Another case happened in 70s with another media giant, The New York Times. In 1976, New York Times’ sister company, Modern Medicine, published a series of articles on Medical Malpractice. It enraged many pharmaceutical companies. They are also one of the biggest advertisers on the newspaper. The pharmaceutical companies publicly threated The New York Times stating that if they do not retract their statement, ads on all New York Times publications will be pulled out. The New York Times made a compromise by selling Modern Medicine (Bagdikian 1987). A similar incident happened in the 1980s when cigarette companies threatened a magazine called Mother Jones after a story about how smoking can lead to lung cancer. Tobacco companies publicly declared that unless the stories are recalled and the magazine apologizes, they will pull out their ad placements (Soley and Craig 1992).
Hays and Reisner (1990) determined that editors and writers don’t deny the influence of advertisers on the editorial content of their papers. Afterall, the advertisers are effectively paying for their existence. Without their advertisers’ money, there will be no newspapers. Some print media companies are guiltier than others. The more hard-pressed for funds the print media are, the more they will compromise. The more painful fact is that many of the editors know that these compromises lower the quality of the news stories and the newspaper, in general.
Another study looked at how the magazine culture is different from the newspapers in terms of the influence of advertisers and about 40 percent of magazine editors said that they actually got direct orders from the business group or sales group to do something that was a clear violation of their code of ethics as a journalist (Howland 1989). All these editors claimed that they vehemently protested such a direct order and would fight with the business group but they would still do what they are being told to do. There are a few who said they will never agree to such an order (Howland 1989).

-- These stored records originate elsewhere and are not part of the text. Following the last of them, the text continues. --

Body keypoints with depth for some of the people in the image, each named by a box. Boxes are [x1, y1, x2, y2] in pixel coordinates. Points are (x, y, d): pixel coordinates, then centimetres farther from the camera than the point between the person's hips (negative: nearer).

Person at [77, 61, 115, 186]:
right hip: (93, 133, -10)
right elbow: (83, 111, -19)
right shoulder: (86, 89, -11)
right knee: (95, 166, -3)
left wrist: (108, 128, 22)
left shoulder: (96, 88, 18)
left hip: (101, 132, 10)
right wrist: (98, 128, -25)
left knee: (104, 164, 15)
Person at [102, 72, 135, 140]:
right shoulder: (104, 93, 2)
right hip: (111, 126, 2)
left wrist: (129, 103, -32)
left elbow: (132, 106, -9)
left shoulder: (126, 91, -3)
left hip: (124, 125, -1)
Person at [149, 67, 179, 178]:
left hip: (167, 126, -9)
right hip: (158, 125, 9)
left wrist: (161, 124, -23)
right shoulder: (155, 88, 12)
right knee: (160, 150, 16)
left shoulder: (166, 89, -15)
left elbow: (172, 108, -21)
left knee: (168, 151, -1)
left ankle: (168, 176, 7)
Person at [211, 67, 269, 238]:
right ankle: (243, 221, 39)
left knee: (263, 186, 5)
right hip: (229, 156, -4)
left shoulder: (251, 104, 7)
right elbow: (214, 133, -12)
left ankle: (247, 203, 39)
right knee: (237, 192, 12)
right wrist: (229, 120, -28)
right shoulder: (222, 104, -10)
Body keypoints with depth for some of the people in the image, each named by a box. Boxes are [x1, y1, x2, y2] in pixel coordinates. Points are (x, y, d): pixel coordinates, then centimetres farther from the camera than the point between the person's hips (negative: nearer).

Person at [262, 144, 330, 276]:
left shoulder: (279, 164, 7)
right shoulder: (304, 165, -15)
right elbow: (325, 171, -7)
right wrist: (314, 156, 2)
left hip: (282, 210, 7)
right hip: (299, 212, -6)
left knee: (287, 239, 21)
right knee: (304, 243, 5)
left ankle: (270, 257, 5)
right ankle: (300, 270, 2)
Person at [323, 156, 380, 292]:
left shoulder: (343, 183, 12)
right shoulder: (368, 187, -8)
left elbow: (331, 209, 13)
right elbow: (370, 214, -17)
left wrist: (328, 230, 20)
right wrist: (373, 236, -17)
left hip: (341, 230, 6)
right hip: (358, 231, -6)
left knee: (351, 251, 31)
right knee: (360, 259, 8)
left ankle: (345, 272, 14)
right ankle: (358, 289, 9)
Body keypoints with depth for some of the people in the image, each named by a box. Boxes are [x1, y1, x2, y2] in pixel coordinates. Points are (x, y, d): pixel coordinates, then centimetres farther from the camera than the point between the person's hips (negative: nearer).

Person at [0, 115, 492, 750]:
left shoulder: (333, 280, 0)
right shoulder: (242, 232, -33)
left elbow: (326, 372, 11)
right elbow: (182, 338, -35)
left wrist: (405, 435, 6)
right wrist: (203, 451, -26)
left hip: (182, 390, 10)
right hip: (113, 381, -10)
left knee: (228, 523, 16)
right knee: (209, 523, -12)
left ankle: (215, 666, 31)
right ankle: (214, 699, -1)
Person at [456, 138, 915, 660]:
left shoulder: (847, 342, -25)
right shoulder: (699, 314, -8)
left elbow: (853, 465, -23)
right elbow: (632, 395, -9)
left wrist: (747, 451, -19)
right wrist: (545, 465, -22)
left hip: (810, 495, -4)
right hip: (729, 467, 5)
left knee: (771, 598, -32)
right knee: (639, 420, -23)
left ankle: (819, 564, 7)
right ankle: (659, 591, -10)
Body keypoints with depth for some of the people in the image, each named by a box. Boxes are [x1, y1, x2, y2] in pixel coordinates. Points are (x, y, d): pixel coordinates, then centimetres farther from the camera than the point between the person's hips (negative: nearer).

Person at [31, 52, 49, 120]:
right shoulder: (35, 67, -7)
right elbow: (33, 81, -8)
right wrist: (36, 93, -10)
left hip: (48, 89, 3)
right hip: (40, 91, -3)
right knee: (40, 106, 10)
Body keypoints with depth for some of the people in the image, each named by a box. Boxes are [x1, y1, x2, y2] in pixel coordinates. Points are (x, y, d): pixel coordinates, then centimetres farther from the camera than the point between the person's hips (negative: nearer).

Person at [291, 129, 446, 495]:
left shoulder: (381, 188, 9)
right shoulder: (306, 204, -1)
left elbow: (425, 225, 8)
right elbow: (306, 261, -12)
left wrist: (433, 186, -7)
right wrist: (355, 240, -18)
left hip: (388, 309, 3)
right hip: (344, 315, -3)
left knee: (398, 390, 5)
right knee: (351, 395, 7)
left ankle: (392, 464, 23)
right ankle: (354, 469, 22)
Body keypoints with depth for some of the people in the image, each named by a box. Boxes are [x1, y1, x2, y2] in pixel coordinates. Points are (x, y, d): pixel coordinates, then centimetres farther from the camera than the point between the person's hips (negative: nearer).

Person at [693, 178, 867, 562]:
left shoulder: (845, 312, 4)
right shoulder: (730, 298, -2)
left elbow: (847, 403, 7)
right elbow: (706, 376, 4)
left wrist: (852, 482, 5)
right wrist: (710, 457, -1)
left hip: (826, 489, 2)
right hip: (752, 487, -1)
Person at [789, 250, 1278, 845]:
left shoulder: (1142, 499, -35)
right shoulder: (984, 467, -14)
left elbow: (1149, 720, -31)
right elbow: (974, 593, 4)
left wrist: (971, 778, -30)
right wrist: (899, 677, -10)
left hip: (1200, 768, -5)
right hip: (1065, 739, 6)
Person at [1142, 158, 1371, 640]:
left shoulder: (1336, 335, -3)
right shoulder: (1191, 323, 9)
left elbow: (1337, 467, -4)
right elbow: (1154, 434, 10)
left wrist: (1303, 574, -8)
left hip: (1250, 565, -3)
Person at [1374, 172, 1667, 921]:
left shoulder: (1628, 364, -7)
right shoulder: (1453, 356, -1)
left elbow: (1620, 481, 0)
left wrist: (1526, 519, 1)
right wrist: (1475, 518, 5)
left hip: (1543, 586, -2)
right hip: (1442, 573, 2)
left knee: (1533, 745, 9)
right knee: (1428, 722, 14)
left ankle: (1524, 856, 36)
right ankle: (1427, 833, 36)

In the newspapers industry, as high as 90 percent of editors said that they were directly pressured by the business or sales group to do something in favour of an advertiser and about 70 percent said that the orders the got was to completely kill the story as per the request of the advertiser (Soley and Craig 1992). There was also the 93 percent that attested to getting direct threat from the advertisers that if the stories aren’t pulled out, any form of support from the company will also stop. Naturally, the smaller newspapers experience this pressure more often than the big media companies do (Soley and Craig 1992).
All these studies will serve as a jump off point of this study. Many of these studies concentrated on the direct pressures or influence given by advertisers to newspapers but there is a question of whether such an influence happen everyday or if the cases mentioned above were isolated incidents. There is a need to pull back and look at it from a larger perspective. Editorial decisions happen everyday and it happens on every story being printed which means it happens hundreds of times everyday. As such, it is critical to analyse whether the advertisers are the real gatekeepers.